Start of Block
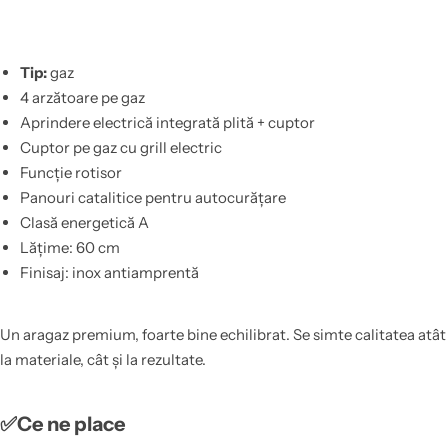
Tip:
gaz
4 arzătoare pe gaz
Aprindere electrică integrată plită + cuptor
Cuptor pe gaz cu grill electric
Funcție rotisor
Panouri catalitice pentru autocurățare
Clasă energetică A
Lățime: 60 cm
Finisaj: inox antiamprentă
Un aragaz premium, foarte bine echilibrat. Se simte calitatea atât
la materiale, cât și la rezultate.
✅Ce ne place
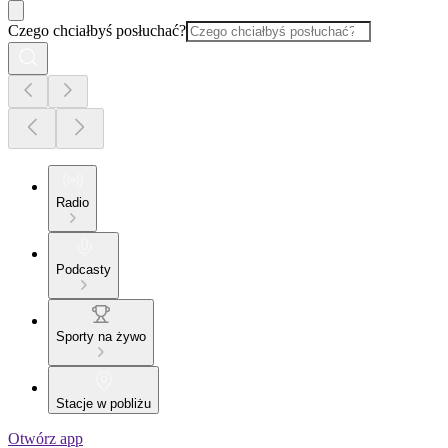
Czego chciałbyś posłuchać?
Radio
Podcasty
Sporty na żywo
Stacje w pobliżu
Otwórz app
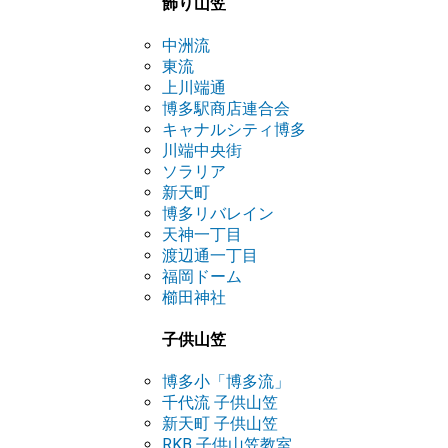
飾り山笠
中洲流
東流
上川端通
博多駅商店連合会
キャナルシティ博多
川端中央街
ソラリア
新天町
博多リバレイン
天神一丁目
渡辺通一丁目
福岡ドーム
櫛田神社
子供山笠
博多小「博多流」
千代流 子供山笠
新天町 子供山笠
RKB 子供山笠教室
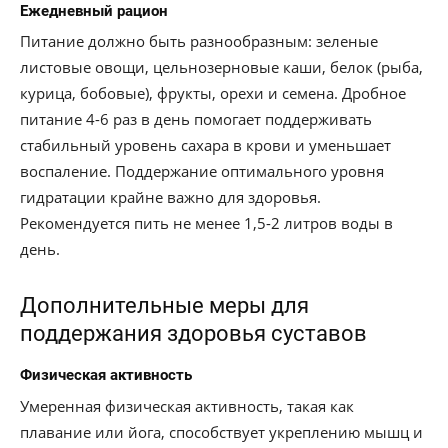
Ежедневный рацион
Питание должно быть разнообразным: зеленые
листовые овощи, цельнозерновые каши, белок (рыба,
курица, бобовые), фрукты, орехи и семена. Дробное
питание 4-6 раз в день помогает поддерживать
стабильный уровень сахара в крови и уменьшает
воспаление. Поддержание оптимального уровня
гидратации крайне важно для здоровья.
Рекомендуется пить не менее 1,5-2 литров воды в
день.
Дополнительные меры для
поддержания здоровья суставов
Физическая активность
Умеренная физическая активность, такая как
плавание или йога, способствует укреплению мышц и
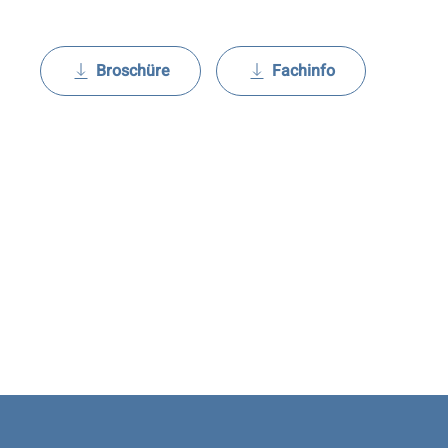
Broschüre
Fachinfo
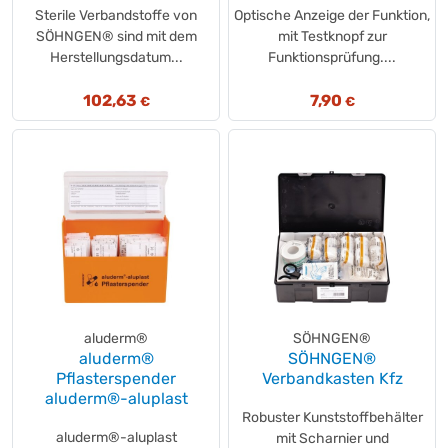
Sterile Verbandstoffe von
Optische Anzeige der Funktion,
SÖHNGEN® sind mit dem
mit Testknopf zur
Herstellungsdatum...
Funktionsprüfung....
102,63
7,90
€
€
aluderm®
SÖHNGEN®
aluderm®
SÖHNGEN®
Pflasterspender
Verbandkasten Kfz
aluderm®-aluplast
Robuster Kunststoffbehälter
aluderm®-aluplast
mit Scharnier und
End of Block
- _What to do_: Copy the listing above verbatim, leaving out pictures.

- _Output below_:
Tip:
gaz
4 arzătoare pe gaz
Aprindere electrică integrată plită + cuptor
Cuptor pe gaz cu grill electric
Funcție rotisor
Panouri catalitice pentru autocurățare
Clasă energetică A
Lățime: 60 cm
Finisaj: inox antiamprentă
Un aragaz premium, foarte bine echilibrat. Se simte calitatea atât
la materiale, cât și la rezultate.
✅Ce ne place
Czego chciałbyś posłuchać?
Radio
Podcasty
Sporty na żywo
Stacje w pobliżu
Otwórz app
飾り山笠
中洲流
東流
上川端通
博多駅商店連合会
キャナルシティ博多
川端中央街
ソラリア
新天町
博多リバレイン
天神一丁目
渡辺通一丁目
福岡ドーム
櫛田神社
子供山笠
博多小「博多流」
千代流 子供山笠
新天町 子供山笠
RKB 子供山笠教室
Ежедневный рацион
Питание должно быть разнообразным: зеленые
листовые овощи, цельнозерновые каши, белок (рыба,
курица, бобовые), фрукты, орехи и семена. Дробное
питание 4-6 раз в день помогает поддерживать
стабильный уровень сахара в крови и уменьшает
воспаление. Поддержание оптимального уровня
гидратации крайне важно для здоровья.
Рекомендуется пить не менее 1,5-2 литров воды в
день.
Дополнительные меры для
поддержания здоровья суставов
Физическая активность
Умеренная физическая активность, такая как
плавание или йога, способствует укреплению мышц и
Broschüre
Fachinfo
Sterile Verbandstoffe von
Optische Anzeige der Funktion,
SÖHNGEN® sind mit dem
mit Testknopf zur
Herstellungsdatum...
Funktionsprüfung....
102,63
7,90
€
€
aluderm®
SÖHNGEN®
aluderm®
SÖHNGEN®
Pflasterspender
Verbandkasten Kfz
aluderm®-aluplast
Robuster Kunststoffbehälter
aluderm®-aluplast
mit Scharnier und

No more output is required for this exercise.